25-07-2025
- Politics
- Wall Street Journal
‘No More Napoleons' Review: Keeping Watch Over the Channel
Britain was one of the great ordering powers of modern history, first in Europe and then across the world. It was a leading voice in all of the major settlements—from the Congress of Vienna, which ended the Napoleonic Wars, through the Treaty of Versailles, which followed World War I, to the conferences of Yalta and Potsdam, which established the parameters of the postwar world, to the North Atlantic Treaty, which continues to shape global security today. At its height, the British Empire famously extended so far that the sun never set on it. Today those days are long gone, but Britain still plays a major role in the defense of Europe, leading the Nordic and Baltic containments of Russia.
In this context, the appearance of Andrew Lambert's 'No More Napoleons: How Britain Managed Europe From Waterloo to World War One' is a salutary reminder that there is more than one way to achieve strategic effect. Much of the time, Britain ordered the Continent through large-scale interventions by legendary figures such as the Duke of Marlborough, the Duke of Wellington, Field Marshal Montgomery and the British Army of the Rhine, which never fired a shot but fulfilled its mission of deterring a Soviet attack on Western Europe. In recent times, the United States has taken on this role and its consequent global footprint of military bases and force deployments.

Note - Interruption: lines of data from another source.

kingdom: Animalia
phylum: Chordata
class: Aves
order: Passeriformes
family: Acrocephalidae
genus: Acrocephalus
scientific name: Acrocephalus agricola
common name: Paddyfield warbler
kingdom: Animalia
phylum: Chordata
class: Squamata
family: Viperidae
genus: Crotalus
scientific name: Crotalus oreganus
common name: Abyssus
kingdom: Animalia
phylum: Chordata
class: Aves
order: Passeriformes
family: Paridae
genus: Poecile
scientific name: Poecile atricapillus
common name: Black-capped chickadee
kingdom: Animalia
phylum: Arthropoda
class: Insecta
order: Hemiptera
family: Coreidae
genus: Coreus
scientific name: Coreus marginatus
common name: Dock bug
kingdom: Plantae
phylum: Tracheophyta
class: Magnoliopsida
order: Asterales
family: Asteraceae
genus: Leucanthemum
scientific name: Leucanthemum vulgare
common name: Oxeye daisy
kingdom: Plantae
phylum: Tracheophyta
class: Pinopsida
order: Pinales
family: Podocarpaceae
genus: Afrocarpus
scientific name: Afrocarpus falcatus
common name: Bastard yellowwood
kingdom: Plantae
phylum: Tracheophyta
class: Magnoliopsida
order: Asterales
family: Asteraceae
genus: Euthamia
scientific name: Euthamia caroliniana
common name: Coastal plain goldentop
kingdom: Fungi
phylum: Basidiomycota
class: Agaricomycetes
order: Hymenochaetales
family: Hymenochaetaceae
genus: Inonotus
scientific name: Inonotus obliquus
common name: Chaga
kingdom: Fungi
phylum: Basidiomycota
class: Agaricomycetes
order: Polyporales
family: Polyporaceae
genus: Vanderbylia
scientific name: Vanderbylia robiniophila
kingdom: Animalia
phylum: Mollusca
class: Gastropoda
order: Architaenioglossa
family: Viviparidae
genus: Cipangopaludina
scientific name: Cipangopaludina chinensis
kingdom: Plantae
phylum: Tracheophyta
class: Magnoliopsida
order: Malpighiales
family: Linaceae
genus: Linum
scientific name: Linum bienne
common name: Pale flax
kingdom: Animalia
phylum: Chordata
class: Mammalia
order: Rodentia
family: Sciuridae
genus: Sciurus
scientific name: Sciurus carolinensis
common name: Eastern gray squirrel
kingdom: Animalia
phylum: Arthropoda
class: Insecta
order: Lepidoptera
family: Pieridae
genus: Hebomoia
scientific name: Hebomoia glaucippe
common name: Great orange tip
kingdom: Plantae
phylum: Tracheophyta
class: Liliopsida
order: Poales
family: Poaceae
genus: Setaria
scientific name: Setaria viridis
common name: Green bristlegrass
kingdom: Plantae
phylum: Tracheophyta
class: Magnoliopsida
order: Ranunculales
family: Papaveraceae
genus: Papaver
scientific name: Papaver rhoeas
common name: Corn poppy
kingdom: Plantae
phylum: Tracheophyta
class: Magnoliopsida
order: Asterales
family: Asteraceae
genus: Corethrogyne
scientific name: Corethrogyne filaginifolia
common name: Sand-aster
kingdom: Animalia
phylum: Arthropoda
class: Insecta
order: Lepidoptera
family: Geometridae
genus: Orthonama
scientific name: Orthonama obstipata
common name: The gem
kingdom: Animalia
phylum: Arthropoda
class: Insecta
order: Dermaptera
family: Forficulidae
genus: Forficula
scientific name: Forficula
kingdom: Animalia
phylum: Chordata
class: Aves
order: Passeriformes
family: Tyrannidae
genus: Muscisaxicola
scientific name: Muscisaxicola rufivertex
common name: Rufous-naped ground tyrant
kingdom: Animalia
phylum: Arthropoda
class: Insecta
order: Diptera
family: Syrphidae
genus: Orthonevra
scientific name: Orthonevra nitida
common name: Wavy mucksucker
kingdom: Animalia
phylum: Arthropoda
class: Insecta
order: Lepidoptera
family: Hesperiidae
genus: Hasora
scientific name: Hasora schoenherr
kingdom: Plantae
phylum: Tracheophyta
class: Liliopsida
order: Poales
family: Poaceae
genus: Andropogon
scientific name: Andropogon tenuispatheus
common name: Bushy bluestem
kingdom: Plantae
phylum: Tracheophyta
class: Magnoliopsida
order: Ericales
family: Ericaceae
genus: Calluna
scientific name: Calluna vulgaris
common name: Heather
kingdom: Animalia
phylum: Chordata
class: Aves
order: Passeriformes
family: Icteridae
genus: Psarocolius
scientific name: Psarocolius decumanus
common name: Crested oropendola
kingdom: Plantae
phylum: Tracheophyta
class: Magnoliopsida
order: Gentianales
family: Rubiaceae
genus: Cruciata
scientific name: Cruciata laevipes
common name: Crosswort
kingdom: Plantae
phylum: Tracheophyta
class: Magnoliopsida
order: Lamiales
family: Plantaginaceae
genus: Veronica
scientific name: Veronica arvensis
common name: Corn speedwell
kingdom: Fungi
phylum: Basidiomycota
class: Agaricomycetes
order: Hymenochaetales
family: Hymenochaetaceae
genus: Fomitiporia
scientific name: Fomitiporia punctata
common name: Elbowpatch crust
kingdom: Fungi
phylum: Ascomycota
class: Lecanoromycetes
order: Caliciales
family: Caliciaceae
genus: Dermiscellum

Yet as Mr. Lambert, a professor of naval history at King's College, London, points out, during the long 19th century and up until World War I, London pursued a much more arm's-length policy in Europe. Exhausted by two decades of war against France, saddled with a huge debt and confined by a laissez-faire 'small-state' orthodoxy, British strategists sought a less expensive and intrusive way to maintain their interests on the Continent. They did this with a small army but a large navy and by knitting together a defensive system of forts and alliances designed to preserve the overall equilibrium—what Lord Liverpool, Britain's prime minister from 1812 to 1827, called a 'fair and proper balance of power in Europe between the different continental states'—on which Britain's security depended.
We tend to think of the 19th century as the apogee of the British Empire, and that is not wrong given Britain's stupendous growth during that period, but Mr. Lambert shows that Europe was the main focus throughout. One particular bit of Europe—the English Channel—mattered most of all. The British government watched very closely the French building works at Cherbourg and their designs on the Belgian port of Antwerp because it was from there that an invasion of the south coast of England could be mounted. Security was very local.